> [The data]:
----

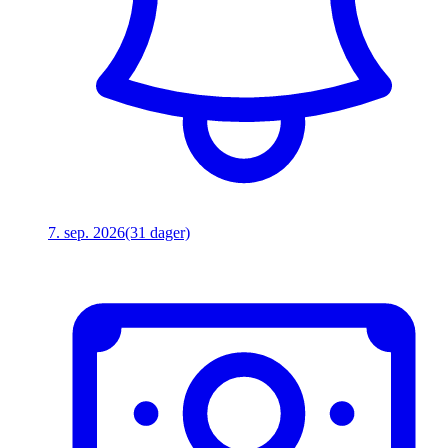
7. sep. 2026
(31 dager)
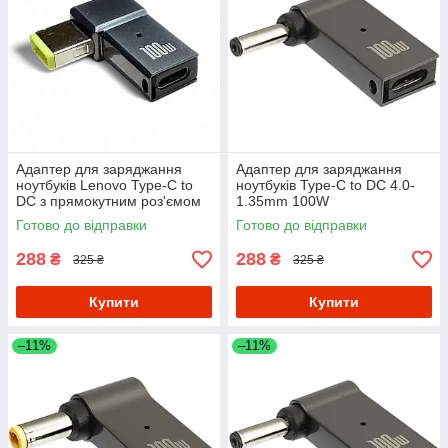
Адаптер для заряджання
Адаптер для заряджання
ноутбуків Lenovo Type-C to
ноутбуків Type-C to DC 4.0-
DC з прямокутним роз'ємом
1.35mm 100W
6.0-10mm 100W
Готово до відправки
Готово до відправки
288
288
₴
₴
325 ₴
325 ₴
Купити
Купити
–11%
–11%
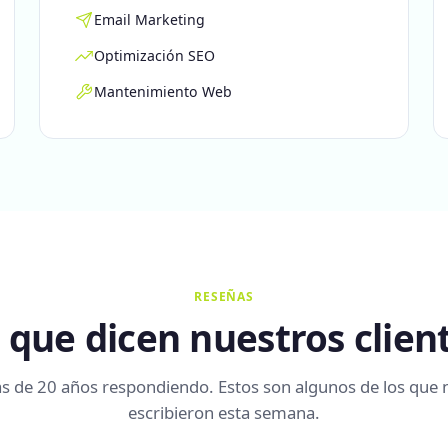
Email Marketing
Optimización SEO
Mantenimiento Web
RESEÑAS
 que dicen nuestros clien
s de 20 años respondiendo. Estos son algunos de los que 
escribieron esta semana.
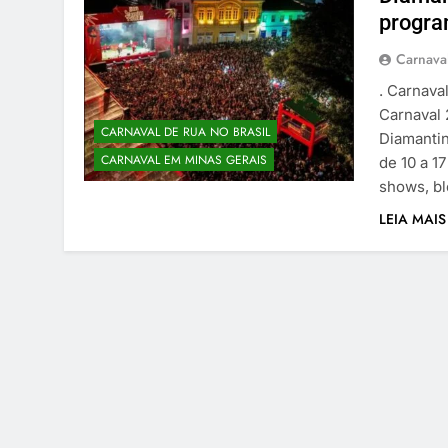
progra
Carnaval
. Carnava
Carnaval 
CARNAVAL DE RUA NO BRASIL
Diamanti
CARNAVAL EM MINAS GERAIS
de 10 a 1
shows, bl
LEIA MAIS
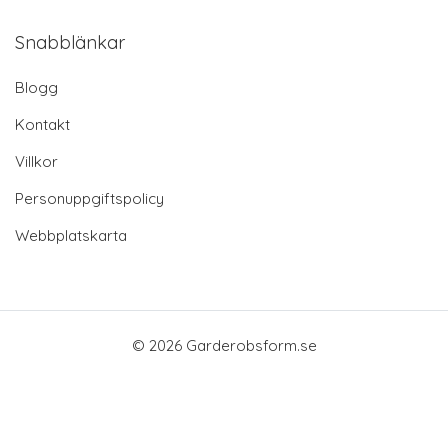
Snabblänkar
Blogg
Kontakt
Villkor
Personuppgiftspolicy
Webbplatskarta
© 2026 Garderobsform.se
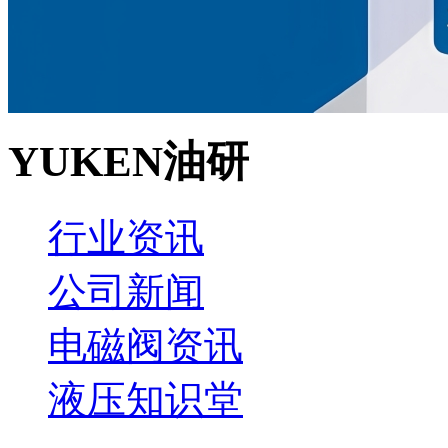
YUKEN油研
行业资讯
公司新闻
电磁阀资讯
液压知识堂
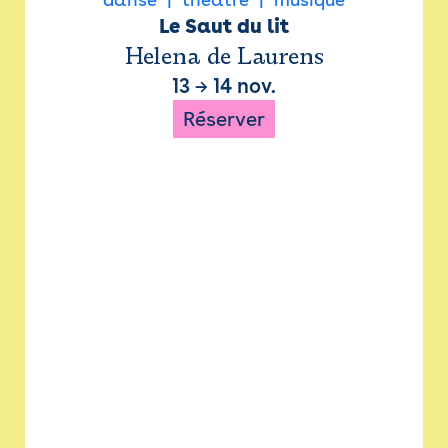
Le Saut du lit
Helena de Laurens
13
→
14 nov.
Réserver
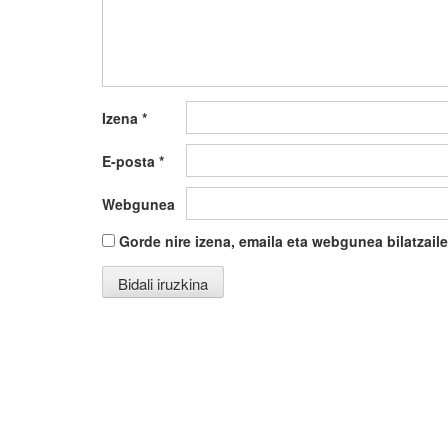
Izena
*
E-posta
*
Webgunea
Gorde nire izena, emaila eta webgunea bilatza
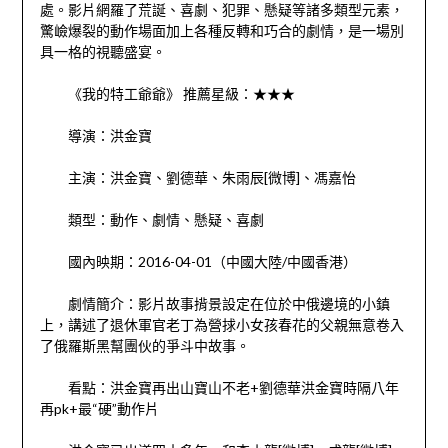
處。影片網羅了荒誕、喜劇、犯罪、懸疑等諸多類型元素，
驚嶮爆裂的動作場面加上各種反轉和巧合的劇情，是一場別
具一格的視聽盛宴。
《我的特工爺爺》 推薦星級：★★★
導演：洪金寶
主演：洪金寶、劉德華、朱雨辰[微博]、馮嘉怡
類型：動作、劇情、懸疑、喜劇
國內映期：2016-04-01（中國大陸/中國香港）
劇情簡介：影片故事揹景設定在位於中俄邊境的小鎮
上，講述了退休軍官老丁為營捄小女孩春花的父親無意卷入
了俄羅斯黑幫團伙的爭斗中故事。
看點：洪金寶再出山寶山不老+劉德華洪金寶時隔八年
再pk+最“硬”動作片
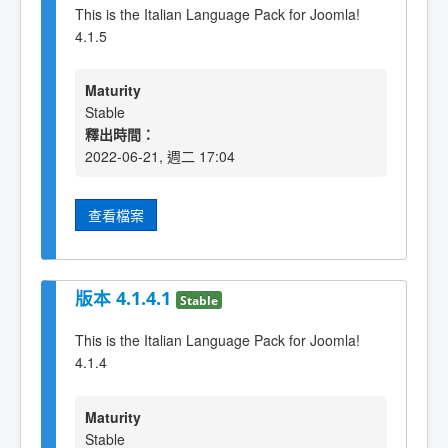
This is the Italian Language Pack for Joomla!
4.1.5
Maturity
Stable
釋出時間：
2022-06-21, 週二 17:04
查看檔案
版本 4.1.4.1
Stable
This is the Italian Language Pack for Joomla!
4.1.4
Maturity
Stable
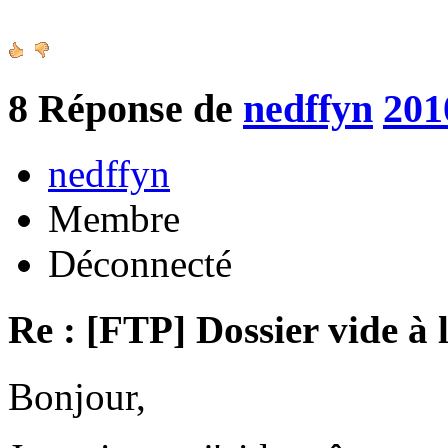
8
Réponse de
nedffyn
201
nedffyn
Membre
Déconnecté
Re : [FTP] Dossier vide à 
Bonjour,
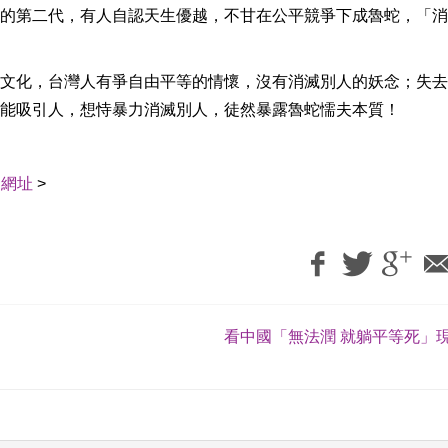
的第二代，有人自認天生優越，不甘在公平競爭下成魯蛇，「消
文化，台灣人有爭自由平等的情懷，沒有消滅別人的妖念；失去
能吸引人，想恃暴力消滅別人，徒然暴露魯蛇懦夫本質！
用網址
>
看中國「無法潤 就躺平等死」現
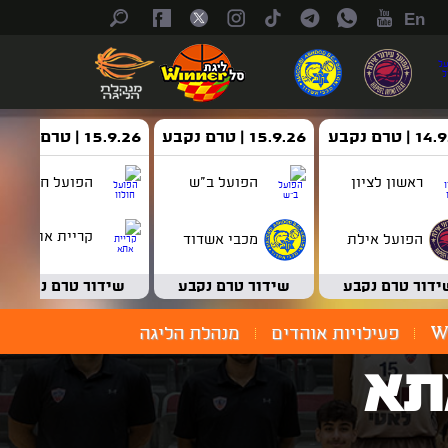
En
| טרם נקבע
15.9.26 | טרם נקבע
15.9.26 | טרם נקבע
ראשון לציון
הפועל ב"ש
הפועל חולון
קריית אתא
הפועל אילת
מכבי אשדוד
ידור טרם נקבע
שידור טרם נקבע
שידור טרם נקבע
W
פעילויות אוהדים
מנהלת הליגה
תא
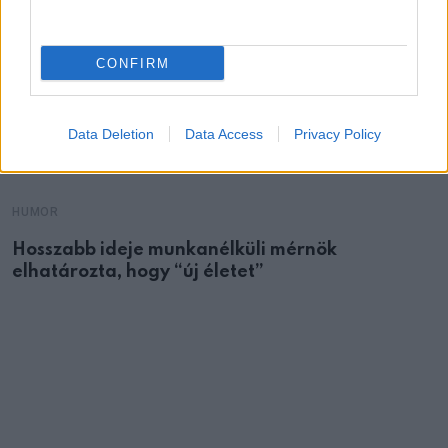
CONFIRM
Data Deletion
Data Access
Privacy Policy
HUMOR
Hosszabb ideje munkanélküli mérnök
elhatározta, hogy “új életet”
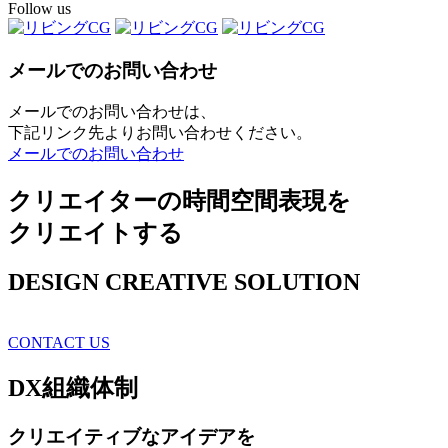
Follow us
メールでのお問い合わせ
メールでのお問い合わせは、
下記リンク先よりお問い合わせください。
メールでのお問い合わせ
クリエイターの時間空間表現を
クリエイトする
DESIGN CREATIVE SOLUTION
CONTACT US
DX
組織体制
クリエイティブ
なアイデアを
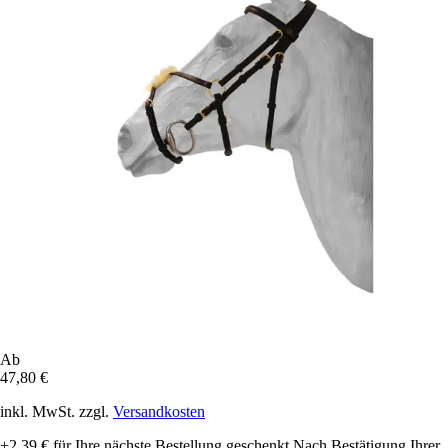
Ab
47,80 €
inkl. MwSt. zzgl.
Versandkosten
+2,39 €
für Ihre nächste Bestellung geschenkt
Nach Bestätigung Ihrer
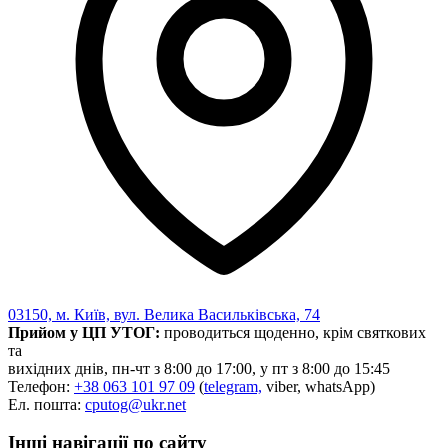
03150, м. Київ, вул. Велика Васильківська, 74
Прийом у ЦП УТОГ:
проводиться щоденно, крім святкових
та
вихідних днів, пн-чт з 8:00 до 17:00, у пт з 8:00 до 15:45
Телефон:
+38 063 101 97 09
(
telegram,
viber, whatsApp)
Ел. пошта:
cputog@ukr.net
Інші навігації по сайту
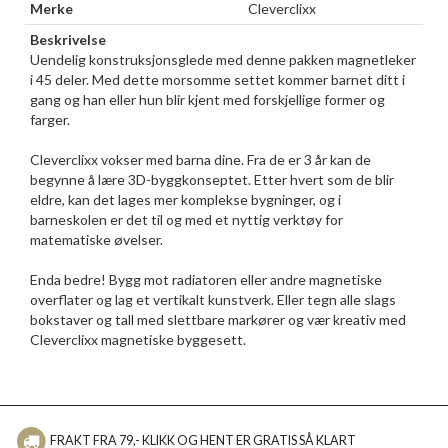
Merke
Cleverclixx
Beskrivelse
Uendelig konstruksjonsglede med denne pakken magnetleker
i 45 deler. Med dette morsomme settet kommer barnet ditt i
gang og han eller hun blir kjent med forskjellige former og
farger.
Cleverclixx vokser med barna dine. Fra de er 3 år kan de
begynne å lære 3D-byggkonseptet. Etter hvert som de blir
eldre, kan det lages mer komplekse bygninger, og i
barneskolen er det til og med et nyttig verktøy for
matematiske øvelser.
Enda bedre! Bygg mot radiatoren eller andre magnetiske
overflater og lag et vertikalt kunstverk. Eller tegn alle slags
bokstaver og tall med slettbare markører og vær kreativ med
Cleverclixx magnetiske byggesett.
FRAKT FRA 79,- KLIKK OG HENT ER GRATIS SÅ KLART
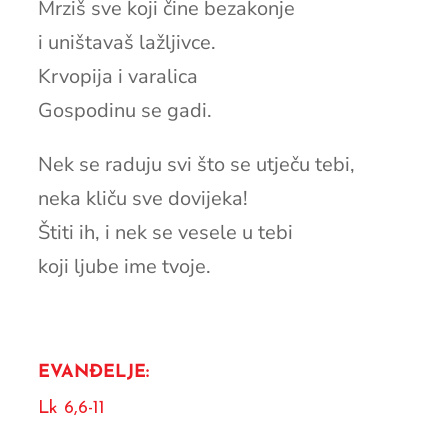
Mrziš sve koji čine bezakonje
i uništavaš lažljivce.
Krvopija i varalica
Gospodinu se gadi.
Nek se raduju svi što se utječu tebi,
neka kliču sve dovijeka!
Štiti ih, i nek se vesele u tebi
koji ljube ime tvoje.
EVANĐELJE:
Lk 6,6-11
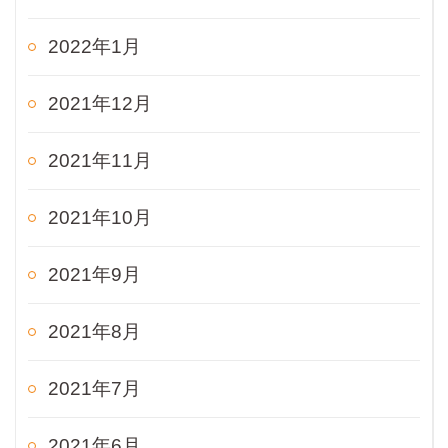
2022年1月
2021年12月
2021年11月
2021年10月
2021年9月
2021年8月
2021年7月
2021年6月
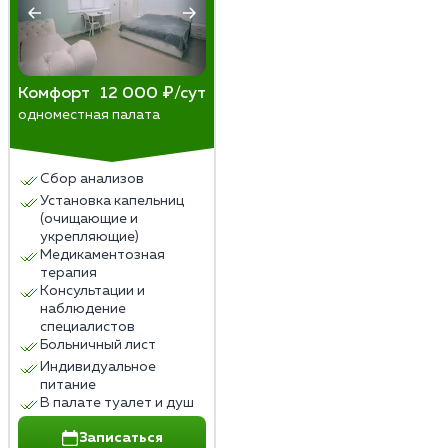
Комфорт
12 000 ₽/сут
одноместная палата
Сбор анализов
Установка капельниц
(очищающие и
укрепляющие)
Медикаментозная
терапия
Консультации и
наблюдение
специалистов
Больничный лист
Индивидуальное
питание
В палате туалет и душ
Записаться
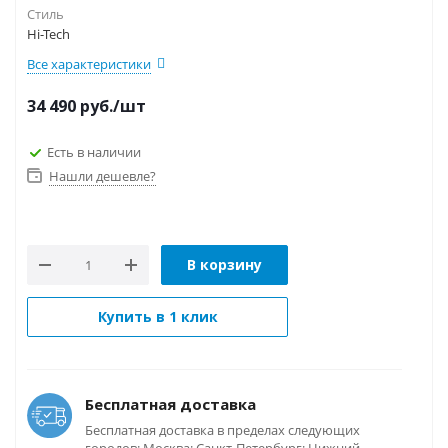
Стиль
Hi-Tech
Все характеристики
34 490
руб.
/шт
Есть в наличии
Нашли дешевле?
В корзину
Купить в 1 клик
Бесплатная доставка
Бесплатная доставка в пределах следующих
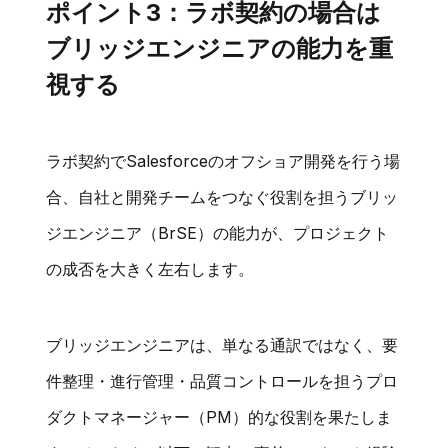
ポイント3：ラボ契約の場合は
ブリッジエンジニアの能力を重
視する
ラボ契約でSalesforceのオフショア開発を行う場
合、自社と開発チームをつなぐ役割を担うブリッ
ジエンジニア（BrSE）の能力が、プロジェクト
の成否を大きく左右します。
ブリッジエンジニアは、単なる通訳ではなく、要
件整理・進行管理・品質コントロールを担うプロ
ダクトマネージャー（PM）的な役割を果たしま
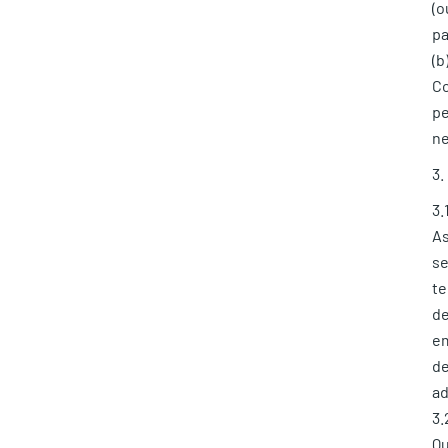
(o
pa
(b
Co
pe
ne
3
3.
As
se
te
de
em
de
ad
3.
Qu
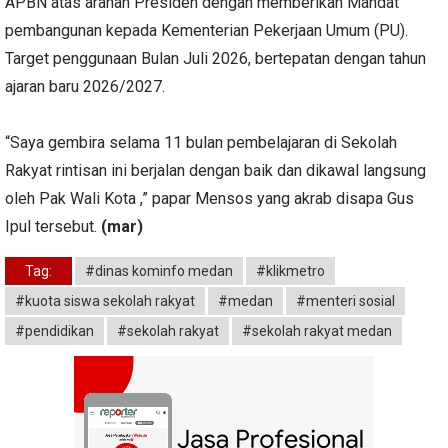
APBN atas arahan Presiden dengan memberikan Mandat
pembangunan kepada Kementerian Pekerjaan Umum (PU).
Target penggunaan Bulan Juli 2026, bertepatan dengan tahun
ajaran baru 2026/2027.
“Saya gembira selama 11 bulan pembelajaran di Sekolah
Rakyat rintisan ini berjalan dengan baik dan dikawal langsung
oleh Pak Wali Kota ,” papar Mensos yang akrab disapa Gus
Ipul tersebut.
(mar)
Tag:
#dinas kominfo medan
#klikmetro
#kuota siswa sekolah rakyat
#medan
#menteri sosial
#pendidikan
#sekolah rakyat
#sekolah rakyat medan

----

> [Work item]: How many lines in the records above contain the word "доставка"? Reply with the number alone.

> [Solved problem]: 2